SkeLLLa/node-object-hash

What is the reason for default to sha256?

gajus opened this issue · 5 comments

gajus commented

sha256 is a cryptographic hash. The most likely use case for a library such as this is object fingerprinting. That doesn't require cryptographic safety. Something like https://github.com/Cyan4973/xxHash would likely be a lot better choice.

@gajus the short story: there's no special reason for it, just picked one from built-in algs in node.

The long story. This module was born when I tried to evict duplicates from database. First I've tried object-hash lib (that implemented sha1 and sha256 hashes that time) and it was too slow. Also it has memory leak, so it failed completely. So I've decided to write this one. Just took plan and simple approach and picked the first thing came to mind. It worked almost 100 times faster that old version of object-hash and it completely solved my task. And before publishing it to npm I've just added default values, cause most people are lazy and they want the thing just to work :).

Ideally I think it would be good to provide option for users to pass hasher into "constructor" or use default if noone provided.
The only thing is that hasher should implement interface like in node's crypto library (or at least that looks like that).

interface Hasher {
  create(alg?: string): Hasher;
  update(data: any): Hasher;
  digest(encoding?: string): Buffer | string;
}

, so it can be called like

hasher.create().update(data).digest(encoding)

If you want to make PR or if you have any ideas how to do that better (ideally as non-breaking change) - you're welcome.
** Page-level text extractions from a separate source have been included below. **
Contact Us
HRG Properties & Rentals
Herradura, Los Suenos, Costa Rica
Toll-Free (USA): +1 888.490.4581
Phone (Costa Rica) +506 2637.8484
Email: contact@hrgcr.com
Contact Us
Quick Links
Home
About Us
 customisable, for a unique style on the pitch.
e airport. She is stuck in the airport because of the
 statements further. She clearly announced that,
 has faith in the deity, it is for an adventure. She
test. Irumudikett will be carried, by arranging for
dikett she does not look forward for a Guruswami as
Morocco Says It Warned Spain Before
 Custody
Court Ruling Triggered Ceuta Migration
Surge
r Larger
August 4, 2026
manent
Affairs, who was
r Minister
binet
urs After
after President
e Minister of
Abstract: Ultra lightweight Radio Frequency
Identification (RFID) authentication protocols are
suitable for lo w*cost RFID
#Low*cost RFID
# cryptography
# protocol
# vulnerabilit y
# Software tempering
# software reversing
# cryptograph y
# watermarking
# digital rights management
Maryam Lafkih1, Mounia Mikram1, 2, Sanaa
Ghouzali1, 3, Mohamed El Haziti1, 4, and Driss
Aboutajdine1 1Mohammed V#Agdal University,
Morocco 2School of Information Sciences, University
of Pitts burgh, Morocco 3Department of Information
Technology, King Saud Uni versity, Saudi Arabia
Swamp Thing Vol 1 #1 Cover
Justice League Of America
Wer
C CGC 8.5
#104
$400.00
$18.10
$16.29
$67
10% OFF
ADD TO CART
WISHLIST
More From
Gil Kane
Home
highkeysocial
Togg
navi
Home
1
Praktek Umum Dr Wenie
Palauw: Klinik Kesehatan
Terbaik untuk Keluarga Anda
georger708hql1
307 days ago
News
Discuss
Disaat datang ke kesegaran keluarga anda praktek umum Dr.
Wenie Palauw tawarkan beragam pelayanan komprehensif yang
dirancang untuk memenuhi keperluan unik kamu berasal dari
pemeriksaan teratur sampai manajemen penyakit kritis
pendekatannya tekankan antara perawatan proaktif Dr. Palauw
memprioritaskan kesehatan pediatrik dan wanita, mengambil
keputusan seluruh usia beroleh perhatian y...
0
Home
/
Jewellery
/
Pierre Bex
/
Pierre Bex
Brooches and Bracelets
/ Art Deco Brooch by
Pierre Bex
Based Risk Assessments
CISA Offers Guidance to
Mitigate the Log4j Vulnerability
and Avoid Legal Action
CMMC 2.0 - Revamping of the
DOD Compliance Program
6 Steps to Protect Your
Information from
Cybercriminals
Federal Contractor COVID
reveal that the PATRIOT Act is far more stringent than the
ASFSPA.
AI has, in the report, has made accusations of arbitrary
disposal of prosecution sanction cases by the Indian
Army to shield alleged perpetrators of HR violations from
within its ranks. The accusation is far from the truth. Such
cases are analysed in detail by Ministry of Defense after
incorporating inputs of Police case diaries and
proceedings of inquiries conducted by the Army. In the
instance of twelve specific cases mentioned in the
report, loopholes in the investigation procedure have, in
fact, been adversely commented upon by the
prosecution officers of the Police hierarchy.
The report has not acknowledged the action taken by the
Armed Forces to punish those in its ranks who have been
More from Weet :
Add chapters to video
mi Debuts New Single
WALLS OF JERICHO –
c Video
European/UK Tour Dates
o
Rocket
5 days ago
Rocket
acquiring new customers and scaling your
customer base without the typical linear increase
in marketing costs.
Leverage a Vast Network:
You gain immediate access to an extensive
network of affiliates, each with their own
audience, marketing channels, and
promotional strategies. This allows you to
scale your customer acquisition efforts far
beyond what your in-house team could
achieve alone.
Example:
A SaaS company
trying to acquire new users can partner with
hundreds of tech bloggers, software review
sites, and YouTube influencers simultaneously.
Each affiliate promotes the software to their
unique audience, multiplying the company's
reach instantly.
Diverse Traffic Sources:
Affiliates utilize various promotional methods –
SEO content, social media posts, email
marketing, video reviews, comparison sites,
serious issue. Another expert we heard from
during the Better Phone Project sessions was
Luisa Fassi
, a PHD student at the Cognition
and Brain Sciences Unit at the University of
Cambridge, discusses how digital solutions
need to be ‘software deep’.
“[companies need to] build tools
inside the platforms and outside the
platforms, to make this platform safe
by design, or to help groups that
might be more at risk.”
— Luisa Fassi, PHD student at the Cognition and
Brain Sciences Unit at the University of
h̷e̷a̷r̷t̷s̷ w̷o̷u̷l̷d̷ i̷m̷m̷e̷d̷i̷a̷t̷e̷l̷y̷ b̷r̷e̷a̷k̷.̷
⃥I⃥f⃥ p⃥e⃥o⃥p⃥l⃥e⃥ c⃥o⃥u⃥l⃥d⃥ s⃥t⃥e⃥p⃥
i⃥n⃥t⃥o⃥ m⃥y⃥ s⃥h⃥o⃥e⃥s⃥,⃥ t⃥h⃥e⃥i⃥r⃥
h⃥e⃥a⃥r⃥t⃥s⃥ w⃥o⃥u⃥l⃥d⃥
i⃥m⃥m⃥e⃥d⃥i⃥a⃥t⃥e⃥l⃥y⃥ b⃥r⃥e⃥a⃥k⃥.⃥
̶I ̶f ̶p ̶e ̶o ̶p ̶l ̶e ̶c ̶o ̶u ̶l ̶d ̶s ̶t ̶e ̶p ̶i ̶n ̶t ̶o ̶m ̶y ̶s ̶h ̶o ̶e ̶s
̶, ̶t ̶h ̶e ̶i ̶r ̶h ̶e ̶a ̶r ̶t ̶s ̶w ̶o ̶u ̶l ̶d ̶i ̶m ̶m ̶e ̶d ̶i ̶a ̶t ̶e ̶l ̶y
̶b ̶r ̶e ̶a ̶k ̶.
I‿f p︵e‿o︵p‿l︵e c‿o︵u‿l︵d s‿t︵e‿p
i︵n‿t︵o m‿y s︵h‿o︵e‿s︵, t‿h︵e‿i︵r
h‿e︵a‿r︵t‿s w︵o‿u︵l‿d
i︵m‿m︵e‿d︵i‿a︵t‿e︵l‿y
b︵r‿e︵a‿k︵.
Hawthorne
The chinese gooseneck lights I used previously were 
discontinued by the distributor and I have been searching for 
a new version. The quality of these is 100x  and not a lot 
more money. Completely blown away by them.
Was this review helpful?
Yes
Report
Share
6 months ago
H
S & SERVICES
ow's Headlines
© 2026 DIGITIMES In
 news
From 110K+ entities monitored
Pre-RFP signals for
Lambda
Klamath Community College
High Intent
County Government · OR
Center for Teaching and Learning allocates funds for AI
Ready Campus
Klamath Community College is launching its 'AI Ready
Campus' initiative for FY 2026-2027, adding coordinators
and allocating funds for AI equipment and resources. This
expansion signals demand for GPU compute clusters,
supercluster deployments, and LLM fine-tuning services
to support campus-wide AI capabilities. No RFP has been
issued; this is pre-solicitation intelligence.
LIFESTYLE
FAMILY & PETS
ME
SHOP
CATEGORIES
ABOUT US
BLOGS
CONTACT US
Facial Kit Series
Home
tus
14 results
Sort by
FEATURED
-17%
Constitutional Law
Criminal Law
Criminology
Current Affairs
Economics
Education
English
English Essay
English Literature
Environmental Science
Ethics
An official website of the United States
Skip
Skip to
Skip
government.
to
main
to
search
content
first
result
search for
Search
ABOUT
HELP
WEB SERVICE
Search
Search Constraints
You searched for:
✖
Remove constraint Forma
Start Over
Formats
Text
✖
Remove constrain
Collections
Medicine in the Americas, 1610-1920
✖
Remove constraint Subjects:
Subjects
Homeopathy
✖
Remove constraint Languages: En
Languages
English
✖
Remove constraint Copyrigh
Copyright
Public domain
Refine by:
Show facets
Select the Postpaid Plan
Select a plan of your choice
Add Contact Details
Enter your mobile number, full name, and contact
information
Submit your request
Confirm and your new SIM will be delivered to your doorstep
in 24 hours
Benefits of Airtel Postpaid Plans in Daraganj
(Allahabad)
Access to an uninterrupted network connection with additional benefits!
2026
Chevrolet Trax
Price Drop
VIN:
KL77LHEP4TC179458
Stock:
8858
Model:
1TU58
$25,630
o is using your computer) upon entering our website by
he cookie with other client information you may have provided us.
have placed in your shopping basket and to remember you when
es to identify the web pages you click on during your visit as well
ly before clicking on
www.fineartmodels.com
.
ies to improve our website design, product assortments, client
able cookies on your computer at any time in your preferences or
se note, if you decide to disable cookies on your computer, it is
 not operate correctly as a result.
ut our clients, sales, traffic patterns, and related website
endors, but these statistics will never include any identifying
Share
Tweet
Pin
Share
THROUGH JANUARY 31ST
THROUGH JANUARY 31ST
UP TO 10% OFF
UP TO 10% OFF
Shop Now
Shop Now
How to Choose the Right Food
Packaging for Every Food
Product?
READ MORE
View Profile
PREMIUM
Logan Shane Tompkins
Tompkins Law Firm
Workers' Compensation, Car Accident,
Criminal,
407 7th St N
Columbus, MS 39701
Also such approach may help to use this in browsers without any browserify magic. Users just will need to pick hash lib that works in browser and implement Hasher interface if that lib has some differences.

gajus commented

For what it is worth, I have ended up implementing hashing using https://github.com/lovell/farmhash The only downside is that it is native module (and so there in an extra step at a time of npm install).

Yes. Just picking "object sorter" and passing it's output to any hash function will also do the trick.

gajus commented

@SkeLLLa Did this change?

Nope. It's remains the same just to be sure for backward compatibility of hashes produced since version 1.0.0. But in general as I've mentioned before you can use any hash lib on top of results produced by object sorter.

In general hash here is used to provide short representation of string that's produced in order to fit database limits.

So in other words the default hash algorithm likely will not be changed, since it will break backward compatibility, however if you need to use different library it's easy to create a hash on top of "string" representation of objects that this library provides.